Since its inception in 2000, the FOI regime has been accessible to all individuals, including those who are resident abroad and who make an FOI request from outside the UK. However, on the basis that Acts of Parliament are presumed not to have “extra-territorial effect”, the Tribunal has now decided to consider whether overseas residents are entitled to the rights conferred by the Act.
The Tribunal has identified 13 cases in which this issue of territoriality is relevant and has designated 5 of these as “lead” cases and the rest as “related” cases. The effect of this direction (under Rule 18 of the First Tier Tribunal (General Regulatory Chamber) Rules 2009) is that the Tribunal’s decision in the “lead” cases will be binding on the “related” cases.
The Information Commissioner’s position on this issue is not clear. The Commissioner’s guidance states “anyone can make a freedom of information request – they do not have to be UK citizens, or resident in the UK.” Nevertheless, in at least one of the cases, the Commissioner raised the issue of territoriality on the basis that a requester abroad could not rely on the FOI Act.
Cornerstone’s Estelle Dehon and Sam Fowles both act for appellants in cases subject to the Rule 18 direction. Estelle represents Stephania Maurizi, an Italian journalist seeking information held by the Metropolitan Police concerning WikiLeaks journalists, two of whom are UK citizens. Her case has been designated one of the five lead cases. Sam represents a community activist seeking information relating to an investigation by a public body into community groups. At present, his case is one of the “related” cases.
Estelle said: “FOI requesting is a fundamental part of investigative journalism. Preventing unnecessary secrecy in government was the explicit aim of FOI. It is inexplicable why a journalist should be permitted to make an FOI request if she e-mails the request from the Channel Tunnel (ie within the UK), but not if she e-mails the same request from her desk in her newspaper office in Italy. This has the potential greatly to harm investigative journalism, while simultaneously placing more workload on public authorities to identify whether a requester was located abroad at the time of the request being made and whether a requester had a sufficient connection to the UK (eg UK citizenship) to be within the ambit of the right.”
Sam said: “This case seems something of a trip down the procedural rabbit hole.
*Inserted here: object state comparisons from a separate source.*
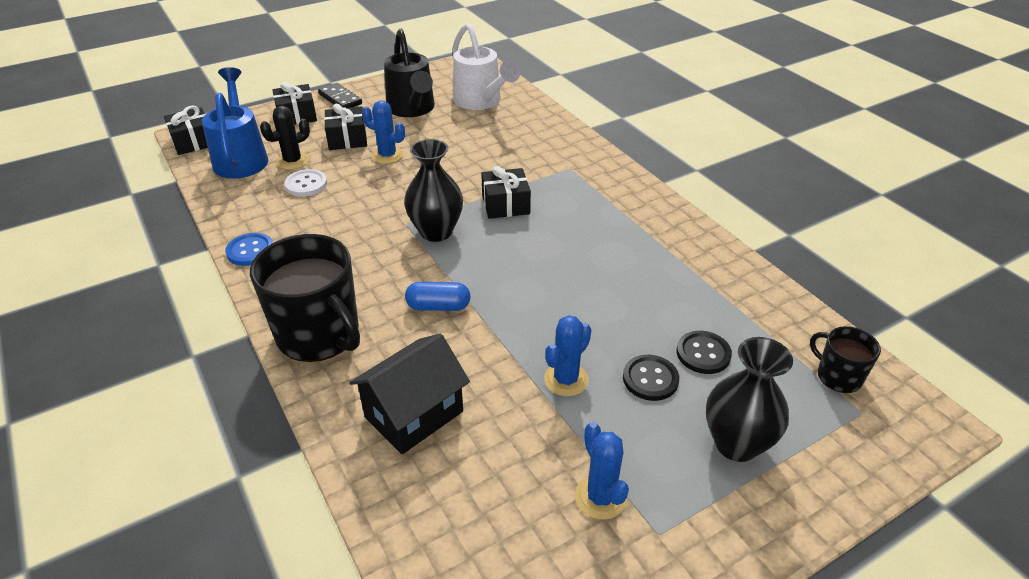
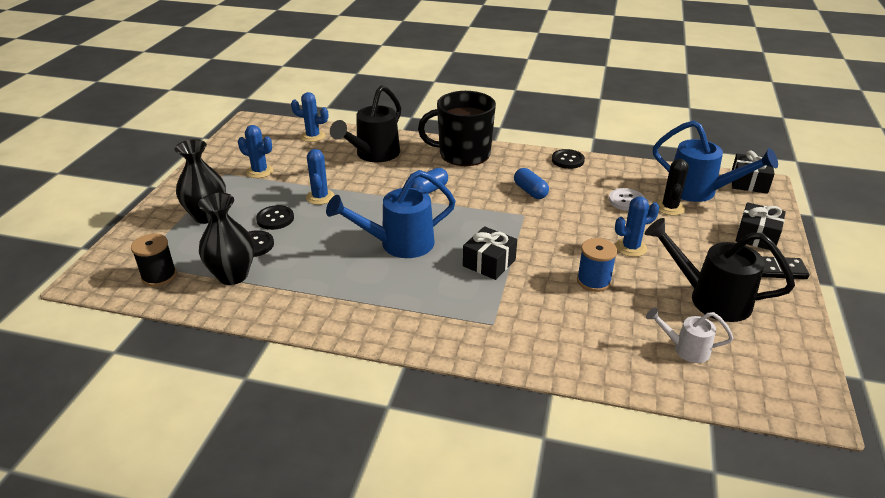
camera: 135 degrees right, 5 degrees down
blue button [225,233,273,266] -> black button [552,149,585,169]
black gift [324,104,367,150] -> none
black house [349,333,470,454] -> black watering can [330,85,401,162]
black vase [404,139,463,242] -> black vase moved to [198,193,254,285]
white watering can [452,23,520,110] -> white watering can [646,308,733,363], size x0.54
black mug [810,326,881,393] -> black spool [131,234,177,287]
none -> blue cactus [291,92,328,142]
none -> blue watering can [326,170,456,258]
none -> blue capsule [514,168,549,199]
none -> blue spool [577,238,617,292]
My client owns property in the UK and is active in his community, can it really be right that he is not able to request information about that community’s issues? We also find ourself in the position where public authorities have already dealt with some or all of the requests in question, yet the Tribunal may refuse to consider appeals against those authorities’ decisions. There is an obvious danger of creating a situation in which overseas residents are entitled to some rights under the Act but not others.”
The Tribunal has requested submissions from the parties.
Estelle and Sam are both members of the Cornerstone Information Law Team.